There's nothing more convenient than Wikipedia if you're looking for some quick information, and when the stakes are low (you need a piece of information to settle a bet with your roommate, or you want to get a basic sense of what something means before starting more in-depth research), you may get what you need from Wikipedia. In fact, some instructors may advise their students to read entries for scientific concepts on Wikipedia as a way to begin understanding those concepts.

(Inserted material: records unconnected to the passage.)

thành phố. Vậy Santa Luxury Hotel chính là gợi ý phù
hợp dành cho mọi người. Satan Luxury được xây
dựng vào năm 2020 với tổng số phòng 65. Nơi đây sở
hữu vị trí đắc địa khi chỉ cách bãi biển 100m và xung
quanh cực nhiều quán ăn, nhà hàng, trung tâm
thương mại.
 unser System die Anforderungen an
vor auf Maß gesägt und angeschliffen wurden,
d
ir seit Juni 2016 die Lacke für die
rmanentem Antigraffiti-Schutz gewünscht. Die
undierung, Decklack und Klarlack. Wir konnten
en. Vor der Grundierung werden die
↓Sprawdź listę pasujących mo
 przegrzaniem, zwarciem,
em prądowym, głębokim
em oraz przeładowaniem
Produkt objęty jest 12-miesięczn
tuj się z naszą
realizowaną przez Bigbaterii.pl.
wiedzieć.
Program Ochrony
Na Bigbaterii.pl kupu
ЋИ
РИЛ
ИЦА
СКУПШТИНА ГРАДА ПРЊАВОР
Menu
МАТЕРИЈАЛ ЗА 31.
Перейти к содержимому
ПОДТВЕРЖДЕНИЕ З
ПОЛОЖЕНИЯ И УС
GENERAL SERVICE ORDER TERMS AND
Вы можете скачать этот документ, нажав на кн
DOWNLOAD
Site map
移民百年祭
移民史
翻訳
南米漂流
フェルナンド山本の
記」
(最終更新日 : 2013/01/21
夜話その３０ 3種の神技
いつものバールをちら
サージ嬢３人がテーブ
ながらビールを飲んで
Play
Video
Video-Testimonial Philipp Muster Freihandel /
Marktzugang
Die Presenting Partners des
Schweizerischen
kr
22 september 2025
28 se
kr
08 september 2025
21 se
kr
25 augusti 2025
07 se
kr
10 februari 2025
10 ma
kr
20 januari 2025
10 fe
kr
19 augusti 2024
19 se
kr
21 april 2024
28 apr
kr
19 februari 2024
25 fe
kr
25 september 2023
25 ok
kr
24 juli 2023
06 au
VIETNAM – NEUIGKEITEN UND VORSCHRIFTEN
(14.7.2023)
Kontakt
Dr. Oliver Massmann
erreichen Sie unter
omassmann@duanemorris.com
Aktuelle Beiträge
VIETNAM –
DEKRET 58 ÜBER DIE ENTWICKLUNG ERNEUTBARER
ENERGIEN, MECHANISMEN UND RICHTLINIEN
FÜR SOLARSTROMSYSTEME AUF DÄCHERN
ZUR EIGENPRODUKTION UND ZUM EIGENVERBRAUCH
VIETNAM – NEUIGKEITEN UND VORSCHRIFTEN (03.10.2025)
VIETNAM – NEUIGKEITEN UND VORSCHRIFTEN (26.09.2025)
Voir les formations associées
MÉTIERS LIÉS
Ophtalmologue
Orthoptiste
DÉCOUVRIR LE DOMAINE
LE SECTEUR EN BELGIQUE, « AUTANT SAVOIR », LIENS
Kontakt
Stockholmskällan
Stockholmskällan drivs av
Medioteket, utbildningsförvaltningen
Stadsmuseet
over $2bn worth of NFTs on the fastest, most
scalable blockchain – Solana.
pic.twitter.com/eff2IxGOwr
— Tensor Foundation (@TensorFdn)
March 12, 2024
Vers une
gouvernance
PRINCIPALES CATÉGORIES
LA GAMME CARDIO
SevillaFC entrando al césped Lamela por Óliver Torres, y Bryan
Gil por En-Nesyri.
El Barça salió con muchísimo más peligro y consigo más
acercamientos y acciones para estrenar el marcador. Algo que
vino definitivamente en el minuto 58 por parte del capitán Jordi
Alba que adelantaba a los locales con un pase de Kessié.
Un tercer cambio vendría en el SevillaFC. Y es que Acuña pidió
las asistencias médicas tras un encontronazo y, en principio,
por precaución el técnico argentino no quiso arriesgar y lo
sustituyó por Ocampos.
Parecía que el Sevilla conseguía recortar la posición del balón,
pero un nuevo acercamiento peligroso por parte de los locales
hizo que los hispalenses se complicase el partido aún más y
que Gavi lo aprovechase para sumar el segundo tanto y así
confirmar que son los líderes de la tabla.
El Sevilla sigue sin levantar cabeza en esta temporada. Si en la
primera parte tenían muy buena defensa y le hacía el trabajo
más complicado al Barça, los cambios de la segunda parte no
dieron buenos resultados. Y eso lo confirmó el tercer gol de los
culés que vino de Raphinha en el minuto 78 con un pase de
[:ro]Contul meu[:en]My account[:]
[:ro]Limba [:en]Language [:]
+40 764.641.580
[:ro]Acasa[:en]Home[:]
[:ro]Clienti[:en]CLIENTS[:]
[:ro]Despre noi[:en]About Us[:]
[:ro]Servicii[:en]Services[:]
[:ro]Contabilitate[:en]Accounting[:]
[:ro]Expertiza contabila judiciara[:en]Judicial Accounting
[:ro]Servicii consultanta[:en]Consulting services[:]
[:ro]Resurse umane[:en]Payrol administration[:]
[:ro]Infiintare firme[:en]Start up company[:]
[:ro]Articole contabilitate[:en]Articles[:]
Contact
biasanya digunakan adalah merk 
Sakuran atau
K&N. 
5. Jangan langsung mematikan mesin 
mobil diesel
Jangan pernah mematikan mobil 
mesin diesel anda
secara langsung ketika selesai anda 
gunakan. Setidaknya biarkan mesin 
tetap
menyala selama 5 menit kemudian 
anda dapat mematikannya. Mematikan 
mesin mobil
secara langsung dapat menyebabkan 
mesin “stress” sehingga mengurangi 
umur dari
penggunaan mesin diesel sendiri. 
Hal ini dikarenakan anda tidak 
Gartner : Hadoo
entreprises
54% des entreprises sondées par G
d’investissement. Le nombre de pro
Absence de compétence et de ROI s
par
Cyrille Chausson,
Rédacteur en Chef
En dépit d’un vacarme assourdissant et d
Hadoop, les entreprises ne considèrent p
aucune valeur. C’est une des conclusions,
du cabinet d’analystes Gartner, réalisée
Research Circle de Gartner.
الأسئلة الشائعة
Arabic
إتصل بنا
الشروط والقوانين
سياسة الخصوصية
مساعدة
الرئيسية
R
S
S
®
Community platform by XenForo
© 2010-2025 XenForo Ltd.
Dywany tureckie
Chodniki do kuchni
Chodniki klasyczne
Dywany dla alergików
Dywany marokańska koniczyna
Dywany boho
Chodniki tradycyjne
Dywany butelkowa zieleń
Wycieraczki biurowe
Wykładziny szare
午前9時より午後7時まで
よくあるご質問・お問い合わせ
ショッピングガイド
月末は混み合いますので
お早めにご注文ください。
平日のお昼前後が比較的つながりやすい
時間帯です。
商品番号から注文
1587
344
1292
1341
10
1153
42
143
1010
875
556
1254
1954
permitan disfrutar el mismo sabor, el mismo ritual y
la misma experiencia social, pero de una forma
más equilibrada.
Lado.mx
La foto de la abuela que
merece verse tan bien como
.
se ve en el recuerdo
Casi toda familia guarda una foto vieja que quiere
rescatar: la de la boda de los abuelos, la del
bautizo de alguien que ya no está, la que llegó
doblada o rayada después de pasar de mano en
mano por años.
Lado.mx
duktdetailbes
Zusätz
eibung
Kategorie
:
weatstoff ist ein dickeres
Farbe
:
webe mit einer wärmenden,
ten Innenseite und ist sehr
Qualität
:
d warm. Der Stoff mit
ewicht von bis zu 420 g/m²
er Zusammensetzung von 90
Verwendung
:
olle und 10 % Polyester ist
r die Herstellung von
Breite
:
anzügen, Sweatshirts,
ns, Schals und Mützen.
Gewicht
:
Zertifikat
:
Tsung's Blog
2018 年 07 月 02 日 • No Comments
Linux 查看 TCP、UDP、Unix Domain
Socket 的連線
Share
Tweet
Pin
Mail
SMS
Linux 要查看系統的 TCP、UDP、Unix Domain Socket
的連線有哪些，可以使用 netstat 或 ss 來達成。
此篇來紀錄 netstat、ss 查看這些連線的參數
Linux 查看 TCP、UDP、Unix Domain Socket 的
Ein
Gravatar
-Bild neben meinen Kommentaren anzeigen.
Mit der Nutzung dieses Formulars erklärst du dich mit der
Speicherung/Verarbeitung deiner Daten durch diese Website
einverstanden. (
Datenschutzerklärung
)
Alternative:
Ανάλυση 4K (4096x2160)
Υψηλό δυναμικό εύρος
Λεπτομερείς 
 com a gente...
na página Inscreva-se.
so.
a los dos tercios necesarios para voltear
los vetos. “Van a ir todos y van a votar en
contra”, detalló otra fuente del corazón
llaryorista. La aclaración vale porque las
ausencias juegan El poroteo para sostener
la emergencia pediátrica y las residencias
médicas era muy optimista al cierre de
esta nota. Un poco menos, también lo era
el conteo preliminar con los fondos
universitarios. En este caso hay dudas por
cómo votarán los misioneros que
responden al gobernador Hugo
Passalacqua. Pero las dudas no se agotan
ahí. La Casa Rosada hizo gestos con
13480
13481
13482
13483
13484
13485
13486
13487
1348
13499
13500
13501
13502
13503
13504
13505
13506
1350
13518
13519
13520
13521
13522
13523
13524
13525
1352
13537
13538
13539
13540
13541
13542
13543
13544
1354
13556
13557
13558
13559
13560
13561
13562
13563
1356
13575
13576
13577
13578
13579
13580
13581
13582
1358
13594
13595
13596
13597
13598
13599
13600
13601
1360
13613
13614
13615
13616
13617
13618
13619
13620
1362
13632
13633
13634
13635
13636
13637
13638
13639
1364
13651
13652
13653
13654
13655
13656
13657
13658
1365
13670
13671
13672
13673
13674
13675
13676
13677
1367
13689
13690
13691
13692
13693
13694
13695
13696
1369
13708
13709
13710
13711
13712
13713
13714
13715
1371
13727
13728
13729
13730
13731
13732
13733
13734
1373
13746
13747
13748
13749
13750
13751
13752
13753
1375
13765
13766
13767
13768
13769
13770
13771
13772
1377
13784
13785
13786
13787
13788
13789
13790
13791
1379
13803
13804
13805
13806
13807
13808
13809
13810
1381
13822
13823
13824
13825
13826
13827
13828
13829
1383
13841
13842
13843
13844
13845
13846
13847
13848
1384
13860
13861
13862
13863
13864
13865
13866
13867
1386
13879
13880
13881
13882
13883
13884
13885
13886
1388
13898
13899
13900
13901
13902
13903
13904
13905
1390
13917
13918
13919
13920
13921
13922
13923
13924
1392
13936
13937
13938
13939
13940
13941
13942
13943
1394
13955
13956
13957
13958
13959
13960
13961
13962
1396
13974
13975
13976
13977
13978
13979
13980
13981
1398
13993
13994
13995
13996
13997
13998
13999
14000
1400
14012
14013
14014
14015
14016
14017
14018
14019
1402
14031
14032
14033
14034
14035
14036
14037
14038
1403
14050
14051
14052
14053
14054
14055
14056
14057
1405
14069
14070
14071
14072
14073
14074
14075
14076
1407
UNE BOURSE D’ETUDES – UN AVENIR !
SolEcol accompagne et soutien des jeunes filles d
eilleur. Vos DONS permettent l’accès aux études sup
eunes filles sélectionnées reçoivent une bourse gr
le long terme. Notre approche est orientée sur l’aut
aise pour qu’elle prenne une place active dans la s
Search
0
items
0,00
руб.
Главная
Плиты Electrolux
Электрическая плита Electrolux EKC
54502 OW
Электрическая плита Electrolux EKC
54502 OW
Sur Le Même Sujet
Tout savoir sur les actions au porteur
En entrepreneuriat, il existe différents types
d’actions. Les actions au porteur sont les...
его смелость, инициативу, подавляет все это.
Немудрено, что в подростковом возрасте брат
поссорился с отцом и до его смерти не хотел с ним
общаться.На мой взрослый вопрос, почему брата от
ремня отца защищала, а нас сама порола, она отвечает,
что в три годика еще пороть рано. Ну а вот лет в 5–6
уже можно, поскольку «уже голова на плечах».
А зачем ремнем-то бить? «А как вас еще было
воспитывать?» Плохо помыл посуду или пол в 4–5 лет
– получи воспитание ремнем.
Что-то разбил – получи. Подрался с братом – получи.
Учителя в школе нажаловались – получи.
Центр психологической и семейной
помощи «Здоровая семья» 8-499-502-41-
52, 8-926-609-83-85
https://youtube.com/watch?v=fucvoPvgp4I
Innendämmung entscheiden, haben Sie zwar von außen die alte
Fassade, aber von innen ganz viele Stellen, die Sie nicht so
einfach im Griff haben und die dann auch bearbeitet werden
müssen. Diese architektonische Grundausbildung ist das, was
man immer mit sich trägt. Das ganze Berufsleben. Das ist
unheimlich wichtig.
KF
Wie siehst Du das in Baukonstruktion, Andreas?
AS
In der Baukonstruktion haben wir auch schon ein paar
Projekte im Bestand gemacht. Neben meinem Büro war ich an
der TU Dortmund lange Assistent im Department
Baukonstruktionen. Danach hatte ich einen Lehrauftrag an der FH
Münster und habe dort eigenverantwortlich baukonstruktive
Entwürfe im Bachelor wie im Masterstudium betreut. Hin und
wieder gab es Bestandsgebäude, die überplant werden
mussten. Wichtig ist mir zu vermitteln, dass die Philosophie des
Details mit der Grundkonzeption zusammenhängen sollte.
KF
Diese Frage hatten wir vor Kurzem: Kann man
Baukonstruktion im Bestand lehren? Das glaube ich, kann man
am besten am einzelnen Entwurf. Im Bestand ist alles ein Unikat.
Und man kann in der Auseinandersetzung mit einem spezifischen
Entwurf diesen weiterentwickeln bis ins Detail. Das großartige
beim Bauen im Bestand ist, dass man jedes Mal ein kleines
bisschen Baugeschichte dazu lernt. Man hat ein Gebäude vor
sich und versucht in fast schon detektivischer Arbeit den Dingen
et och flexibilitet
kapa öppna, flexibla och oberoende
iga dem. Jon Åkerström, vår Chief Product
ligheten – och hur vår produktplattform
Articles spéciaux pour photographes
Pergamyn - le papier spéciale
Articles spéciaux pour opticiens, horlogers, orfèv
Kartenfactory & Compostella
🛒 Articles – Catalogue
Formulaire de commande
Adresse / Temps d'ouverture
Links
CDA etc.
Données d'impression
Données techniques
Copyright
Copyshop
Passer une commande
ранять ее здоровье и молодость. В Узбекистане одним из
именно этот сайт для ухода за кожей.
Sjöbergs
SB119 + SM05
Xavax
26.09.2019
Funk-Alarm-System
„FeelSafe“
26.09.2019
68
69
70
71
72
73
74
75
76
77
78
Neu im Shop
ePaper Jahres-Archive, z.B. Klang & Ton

Nevertheless, when you're doing academic research, you should be extremely cautious about using Wikipedia. As its own disclaimer states, information on Wikipedia is contributed by anyone who wants to post material, and the expertise of the posters is not taken into consideration. Users may be reading information that is outdated or that has been posted by someone who is not an expert in the field or by someone who wishes to provide misinformation. (Case in point: Four years ago, an Expos student who was writing a paper about the limitations of Wikipedia posted a fictional entry for himself, stating that he was the mayor of a small town in China. Four years later, if you type in his name, or if you do a subject search on Wikipedia for mayors of towns in China, you will still find this fictional entry.) Some information on Wikipedia may well be accurate, but because experts do not review the site's entries, there is a considerable risk in relying on this source for your essays.
The fact that Wikipedia is not a reliable source for academic research doesn't mean that it's wrong to use basic reference materials when you're trying to familiarize yourself with a topic. In fact, the library is stocked with introductory materials, and the Harvard librarians can point you to specialized encyclopedias in different fields. These sources can be particularly useful when you need background information or context for a topic you're writing about.
What's Wrong with Wikipedia? § Harvard Guide to Using Sources
... and who am I to argue with Harvard University Library?